Bustling borders have come to a standstill, with goods rotting and queues of lorries waiting at checkpoints in the hope the crossings will reopen.
The closures were imposed without warning on 21 August – and Nigeria’s neighbours are angry.
What prompted the move?
Mainly rice. It seems Nigeria was fed up about the flouting of its ban on the importation of rice over its land borders.
Smugglers bringing in rice from Benin appeared to be making a killing.
The biggest contraband route was between Cotonou, Benin’s biggest city, and Nigeria’s commercial hub Lagos, which is just a few hours’ drive away.

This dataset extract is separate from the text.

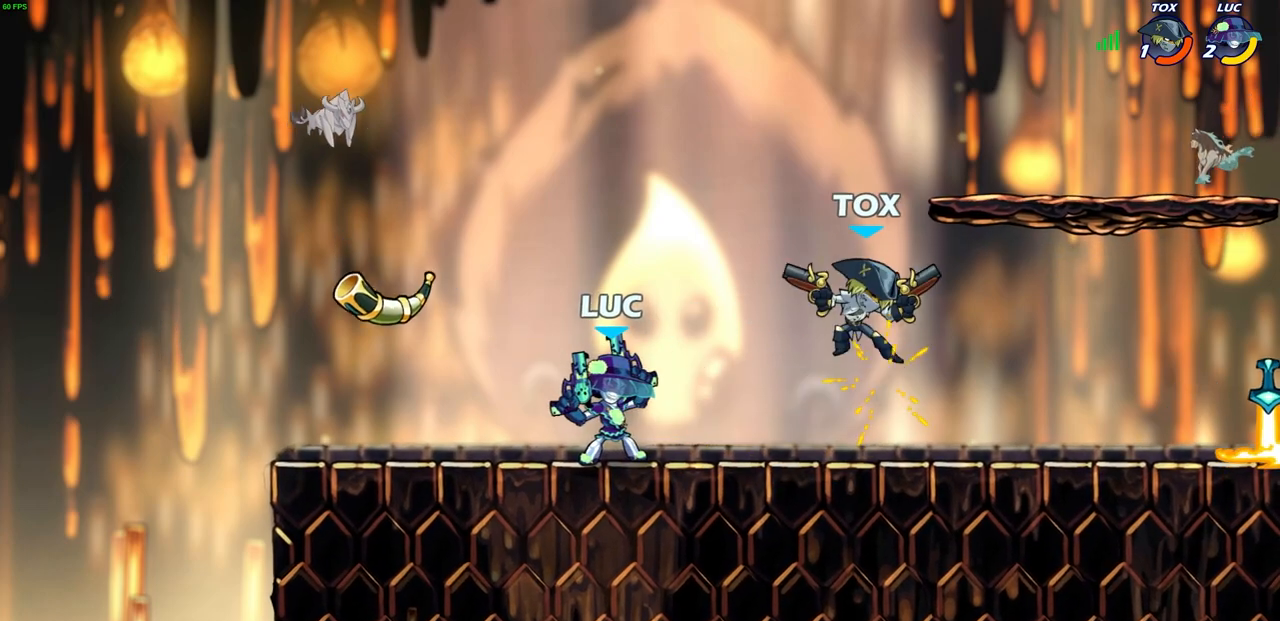
{"buttons": ["R2"], "left_stick": "right", "events": [[17, "CROSS", "down"], [33, "SQUARE", "down"], [117, "CROSS", "up"], [117, "SQUARE", "up"], [467, "R2", "down"]]}
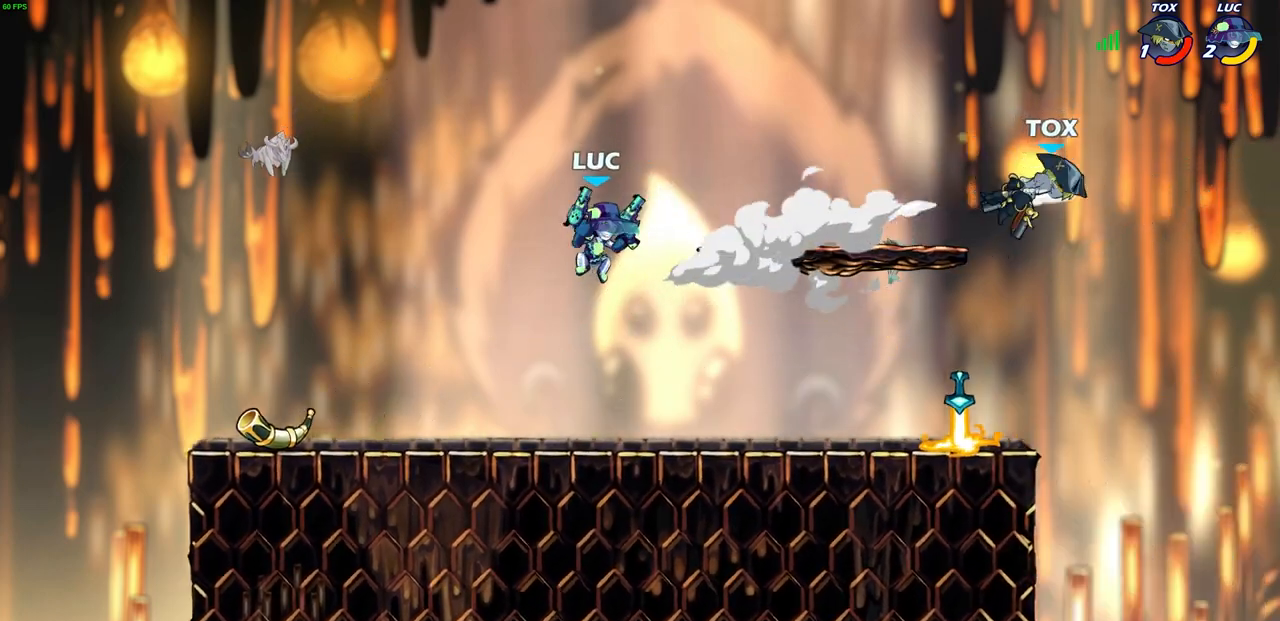
{"buttons": [], "left_stick": "right", "events": [[17, "R1", "down"], [83, "R1", "up"], [83, "R2", "up"], [183, "left_stick", "center"], [433, "left_stick", "right"]]}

According to the World Bank, Benin’s economy is heavily reliant on the informal re-export and transit trade with Nigeria, which accounts for about 20% of its GDP, or national income.
And about 80% of imports into Benin are destined for Nigeria, the bank says.
Nigeria banned the importation of rice from Benin in 2004 and from all its neighbours in 2016, but that has not stopped the trade.
Why is rice so lucrative?
Nigeria is only allowing in foreign rice through its ports – where since 2013 it has imposed a tax of 70%.
The move is intended not only to raise revenue but also to encourage the local production of rice.
But smugglers have been taking advantage of the fact that it is cheaper to import rice to Nigeria’s neighbours.
According to the Nigerian maritime site Ships and Ports, in 2014 Benin lowered its tariffs on rice imports from 35% to 7% while Cameroon erased it completely from 10%.
Rice import from Thailand (metric tonnes)
Neighbouring Benin then recorded an astronomical rise in imports from Thailand, the world’s second-largest producer.
At its height, each of Benin’s 11.5 million citizens would have had to consume at least 150kg (330lb) of rice from Thailand alone.
So it seems pretty clear that the rice was making its way into Nigeria to meet the shortfall in local production for a country of almost 200 million people.